Evolutionists see the more elaborate egg—one with protective membranes and a soft shell—as an evolutionary advance. The calcified shell in their view is an additional advance. And since organisms with such an egg—amniotes—are able to reproduce outside of water—unlike amphibians with their exposed jelly-like eggs—evolutionists believe egg evolution enabled land animals to evolve. (Remember, they also believe the marine mammals represent a return to the water later in the evolutionary saga.) Furthermore, they believe increasingly complex behavior had to evolve along with the shelled egg, as fertilization must take place before the eggs are laid.
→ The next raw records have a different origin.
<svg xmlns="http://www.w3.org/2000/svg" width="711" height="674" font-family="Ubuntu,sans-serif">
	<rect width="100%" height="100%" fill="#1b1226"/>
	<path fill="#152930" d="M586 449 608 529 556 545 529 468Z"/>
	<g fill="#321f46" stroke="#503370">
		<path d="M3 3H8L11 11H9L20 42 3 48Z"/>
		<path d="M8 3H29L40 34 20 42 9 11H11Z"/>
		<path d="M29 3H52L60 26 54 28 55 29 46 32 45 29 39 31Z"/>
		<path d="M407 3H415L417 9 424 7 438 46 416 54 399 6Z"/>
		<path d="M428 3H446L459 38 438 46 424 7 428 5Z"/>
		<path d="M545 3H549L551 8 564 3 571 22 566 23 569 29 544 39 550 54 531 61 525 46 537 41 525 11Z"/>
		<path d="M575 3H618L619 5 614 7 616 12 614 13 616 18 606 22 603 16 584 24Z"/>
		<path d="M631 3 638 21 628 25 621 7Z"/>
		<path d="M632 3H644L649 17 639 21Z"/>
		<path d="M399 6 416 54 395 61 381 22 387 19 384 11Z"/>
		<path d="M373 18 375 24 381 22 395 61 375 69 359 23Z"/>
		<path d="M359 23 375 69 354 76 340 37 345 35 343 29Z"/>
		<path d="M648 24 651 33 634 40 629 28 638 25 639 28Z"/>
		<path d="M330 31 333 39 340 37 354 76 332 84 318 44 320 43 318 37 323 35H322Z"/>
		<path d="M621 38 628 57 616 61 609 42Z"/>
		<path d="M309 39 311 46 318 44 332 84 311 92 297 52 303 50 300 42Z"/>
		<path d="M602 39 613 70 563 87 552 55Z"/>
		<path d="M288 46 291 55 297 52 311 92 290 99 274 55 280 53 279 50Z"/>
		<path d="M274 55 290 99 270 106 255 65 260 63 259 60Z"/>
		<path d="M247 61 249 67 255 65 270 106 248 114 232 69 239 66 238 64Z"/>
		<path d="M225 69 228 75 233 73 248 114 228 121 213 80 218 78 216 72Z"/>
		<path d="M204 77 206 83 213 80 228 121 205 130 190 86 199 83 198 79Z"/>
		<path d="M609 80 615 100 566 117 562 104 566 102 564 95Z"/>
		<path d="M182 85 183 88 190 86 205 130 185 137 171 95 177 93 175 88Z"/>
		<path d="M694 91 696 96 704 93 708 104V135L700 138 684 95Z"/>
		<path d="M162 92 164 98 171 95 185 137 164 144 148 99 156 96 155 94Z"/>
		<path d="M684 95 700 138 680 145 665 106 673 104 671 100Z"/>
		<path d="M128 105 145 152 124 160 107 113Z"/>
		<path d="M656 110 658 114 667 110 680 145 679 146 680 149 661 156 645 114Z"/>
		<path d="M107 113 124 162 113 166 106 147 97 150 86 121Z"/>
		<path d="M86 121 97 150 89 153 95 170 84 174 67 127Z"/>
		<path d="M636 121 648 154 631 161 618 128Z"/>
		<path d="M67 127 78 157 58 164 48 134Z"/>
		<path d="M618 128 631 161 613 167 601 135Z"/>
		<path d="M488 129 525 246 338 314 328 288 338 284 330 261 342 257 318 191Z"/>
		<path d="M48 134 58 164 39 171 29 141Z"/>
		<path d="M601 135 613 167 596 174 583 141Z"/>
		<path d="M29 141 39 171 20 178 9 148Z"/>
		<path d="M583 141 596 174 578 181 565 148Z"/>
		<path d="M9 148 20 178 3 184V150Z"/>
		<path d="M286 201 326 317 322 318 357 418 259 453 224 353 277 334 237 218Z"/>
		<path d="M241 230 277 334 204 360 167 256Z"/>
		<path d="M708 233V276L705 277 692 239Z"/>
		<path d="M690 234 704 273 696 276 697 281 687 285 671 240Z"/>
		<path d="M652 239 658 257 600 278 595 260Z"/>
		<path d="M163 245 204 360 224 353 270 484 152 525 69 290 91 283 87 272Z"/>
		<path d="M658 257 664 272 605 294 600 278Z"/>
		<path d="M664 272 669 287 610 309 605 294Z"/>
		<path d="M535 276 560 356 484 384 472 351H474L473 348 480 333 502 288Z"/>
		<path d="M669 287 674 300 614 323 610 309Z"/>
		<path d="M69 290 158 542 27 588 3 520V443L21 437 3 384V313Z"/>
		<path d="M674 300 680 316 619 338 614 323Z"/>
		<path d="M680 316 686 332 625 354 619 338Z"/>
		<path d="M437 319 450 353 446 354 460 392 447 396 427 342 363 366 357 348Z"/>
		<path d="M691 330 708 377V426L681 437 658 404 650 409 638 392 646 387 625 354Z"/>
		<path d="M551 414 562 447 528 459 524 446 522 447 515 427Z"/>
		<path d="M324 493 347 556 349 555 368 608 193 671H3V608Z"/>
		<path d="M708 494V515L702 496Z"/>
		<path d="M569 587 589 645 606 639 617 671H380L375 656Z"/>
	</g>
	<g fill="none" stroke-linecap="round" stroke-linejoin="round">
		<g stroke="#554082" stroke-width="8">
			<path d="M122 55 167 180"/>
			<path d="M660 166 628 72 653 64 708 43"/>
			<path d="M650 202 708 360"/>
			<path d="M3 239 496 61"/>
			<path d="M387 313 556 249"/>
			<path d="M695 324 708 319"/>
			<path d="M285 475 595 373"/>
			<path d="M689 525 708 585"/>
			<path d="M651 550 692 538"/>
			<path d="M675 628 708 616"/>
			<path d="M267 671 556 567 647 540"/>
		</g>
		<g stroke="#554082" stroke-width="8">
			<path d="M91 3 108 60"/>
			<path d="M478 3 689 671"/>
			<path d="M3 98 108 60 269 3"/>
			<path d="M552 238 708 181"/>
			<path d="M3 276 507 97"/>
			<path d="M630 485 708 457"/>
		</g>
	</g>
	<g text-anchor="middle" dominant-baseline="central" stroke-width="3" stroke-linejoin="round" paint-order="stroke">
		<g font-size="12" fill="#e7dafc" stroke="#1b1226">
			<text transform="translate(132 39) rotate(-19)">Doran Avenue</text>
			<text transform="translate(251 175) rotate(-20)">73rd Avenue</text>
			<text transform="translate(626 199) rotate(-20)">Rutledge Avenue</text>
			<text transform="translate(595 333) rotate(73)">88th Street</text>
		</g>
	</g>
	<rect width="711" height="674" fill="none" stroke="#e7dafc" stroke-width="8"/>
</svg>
What is the proof that any of this is true? There is none. There is no proof that either scenario actually happened. The author in this article debates the order in which evolution happened because the actual evidence doesn’t really fit either. The evidence is, however, consistent with biblical history. The Bible records the creation of all kinds of animals during the same week about 6,000 years ago. Those animals reproduced after their kinds using a variety of methods. Much of the fossil record reflects the order of burial in the rising turbulent waters of the global Flood. None of the fossil record represents the order in which animals evolved because they didn’t evolve. Hence, the fossil record of the evolution of early mammalian egg-layers is missing because, well, they didn’t evolve.
Egg variety does not demonstrate evolutionary ascent but just different kinds of eggs suitable for different habitats and lifestyles. Common designs using membranes wrapped around embryos were suitable for a number of different amniotes, those with soft shells, those with calcified shells, and those with no shells. And the unshelled jelly-like eggs of amphibians and fish are suitable for their lives, not proof they represent a primitive less evolved form. It’s not evolution, just eggs.